How I Got Ben Stiller’s Penis Out Of His Zipper: A Real Life ER Story Of Franks And Beans In A Zipper

How I Got Ben Stiller’s Penis Out Of His Zipper: A Real Life ER Story Of Franks And Beans In A Zipper

Written by Dr. Larry

Remember the Frank and Beans scene from “Something About Mary?” Ben Stiller gets his penis and testicles stuck in his zipper on prom night with Cameron Diaz, major bummer, great movie, not exactly true to life. How does it really go? I’ll tell you, since we just had a case.

My poor patient, a middle aged man, was casually zipping up after using the bathroom, and got what I thought was his scrotum caught in his zipper. And you thought there was no risk to going commando.

Incredibly painful. The zipper is harder to remove than you think. The PA (Physician’s Assistant) in the ER tried, and then called me in for backup and we did it together.


In the movie, the fireman does a dramatic counting 1, 2, 3, UNZIP, then you hear “We’ve got a bleeder.” Not how we did it, but I thought we could just unzip it and deal with a little bleeding afterwards, maybe put in a stitch or two and be done with it. The problem, however, was, the skin was so trapped in the zipper that the more we zipped down the jeans, the more skin got caught at the bottom. Meaning, as we unzipped skin, we were also zipping in new skin at the same time. Not good. It wasn’t getting any better. So there was no tear off the bandaid quick fix for this guy, unfortunately.


He was pretty uncomfortable, so we numbed up the involved area of skin (yes, with a needle) and he stopped screaming, and was able to relax and let us focus on getting it off. Honestly, this was a first for me, and it was a challenge, I wasn’t sure how we were going to do this, but I wanted to minimize the trauma to his penis. I have no doubt that a female physician would have done the same, but let’s just say I could empathize in my own manly way with this man’s pain.

After numbing him up, we continued to unzip but it wasn’t getting any better, so I began to cut his jeans with scissors around the zipper to free up the area. I was thinking we could unfold or unzip it better without the limitations of the jeans. Then I saw something:


It wasn’t his scrotum that was caught. It was the head of his penis, tangled in foreskin. A much more sensitive and delicate part of a man. More nerve endings, more cosmetic and functional importance than just the sack of the testicles, the stakes just went up.

So we cut around the jeans and just left the zipper literally on the end of the penis. Let me describe again the problem, as we unzipped it, we would free up part of the penis that was locked in the zipper, only to start zipping and pulling in another part of foreskin. How were we going to get this off of there?


I got a surgical clamp on each side of the zipper, and was attempting to mechanically deconstruct the zipper apparatus, which I now know is called the “slider.” But it didn’t break up, it was a strong little slider.
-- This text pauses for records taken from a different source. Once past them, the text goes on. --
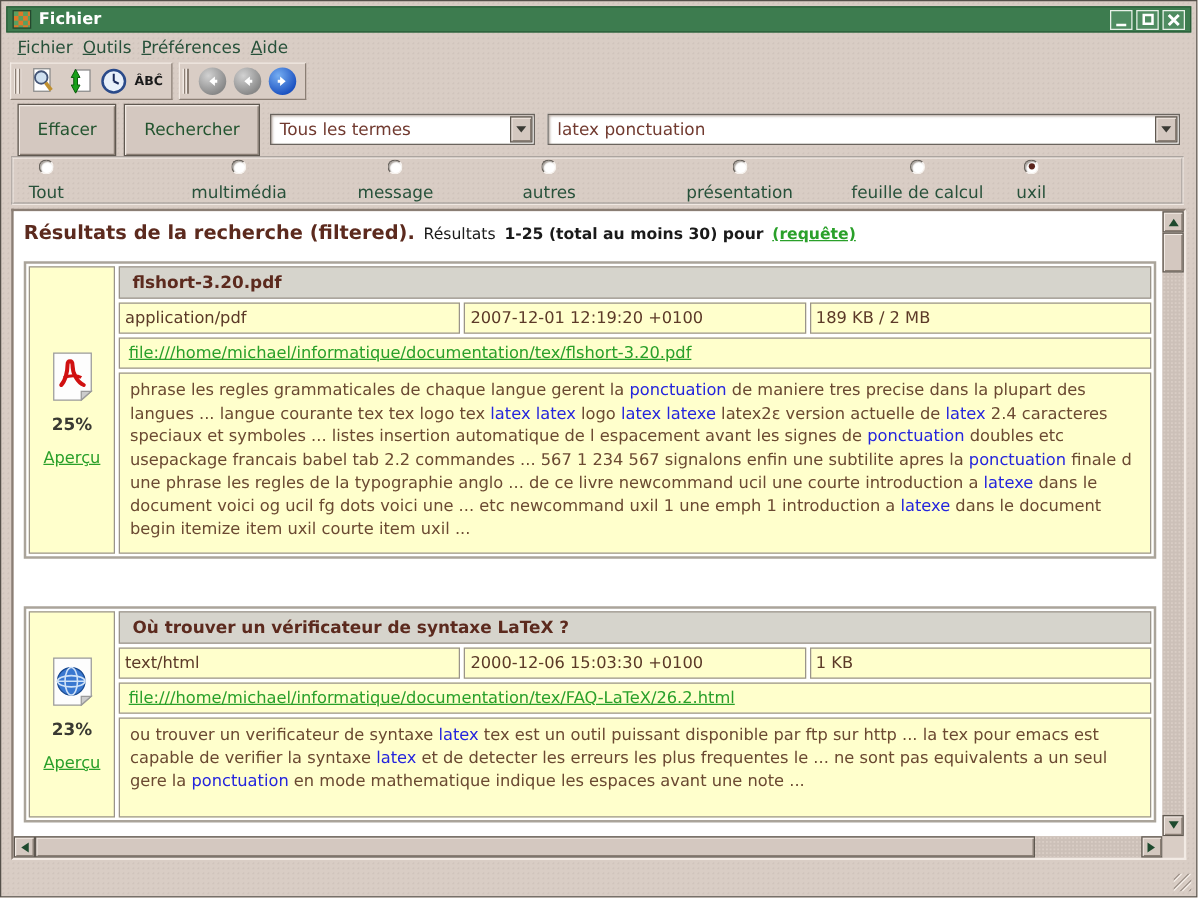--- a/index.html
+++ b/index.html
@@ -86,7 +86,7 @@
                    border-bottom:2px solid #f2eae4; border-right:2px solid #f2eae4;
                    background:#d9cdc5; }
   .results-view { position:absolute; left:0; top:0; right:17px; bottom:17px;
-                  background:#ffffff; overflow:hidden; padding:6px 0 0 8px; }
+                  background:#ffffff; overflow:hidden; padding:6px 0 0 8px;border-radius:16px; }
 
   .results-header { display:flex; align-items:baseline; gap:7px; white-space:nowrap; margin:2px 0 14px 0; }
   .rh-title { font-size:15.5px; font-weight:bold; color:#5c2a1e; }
Somehow, I was able to pull out the teeth of the zipper on one side out from the slider, and separate it from the other side of the zipper, freeing up the one side. I was then able to free up the teeth and cloth on the other side. But one problem remained:

The slider still had a grip on this man’s penis. It might be worth noting that at this hospital, we have no urologist, who is the surgical specialist of the penis. That’s the surgeon who would take him to the OR if needed, and at some hospitals during the day, this guy is conveniently just down the hall. Not this hospital. I couldn’t let it get to shipping this guy, because that would be an ambulance transfer to another hospital and a big pain for him. We had to handle this. And in a more universal way, this was a battle for mankind I wasn’t willing to lose. We had to take care of this for this guy, and penises worldwide. Determination.


I decided we may have to make a sacrifice for freedom. I pulled out a scalpel and made a small incision to free the last part of the penis from the slider. That foreskin was so tightly interwoven at that point–we had no other options. After a small incision, he was finally free. A couple stitches, which he was going to get anyway from the slider trauma, and we took care of him.

I did some additional research after the fact, looking for better ways to do this should it happen again. Some literature suggests putting mineral oil on the skin, to help the zipper just slip off. Worth trying at home, I guess. But that sounds like a slippery mess in the ER when I’m trying to get a hold of things.

I called a good friend of mine from med school who is a urologist. Told him the story and asked him what he would do in the same case, figuring he’s done hundreds of penis zipper removals by now in his career. He said he would have done the same, and added:

“You’ve now done one more of those than I have.” I can’t believe the urologist has never dealt with this.

There you go. That’s how it’s really done when the beans are above the franks. To Ben Stiller and men everywhere, don’t fear–we got you.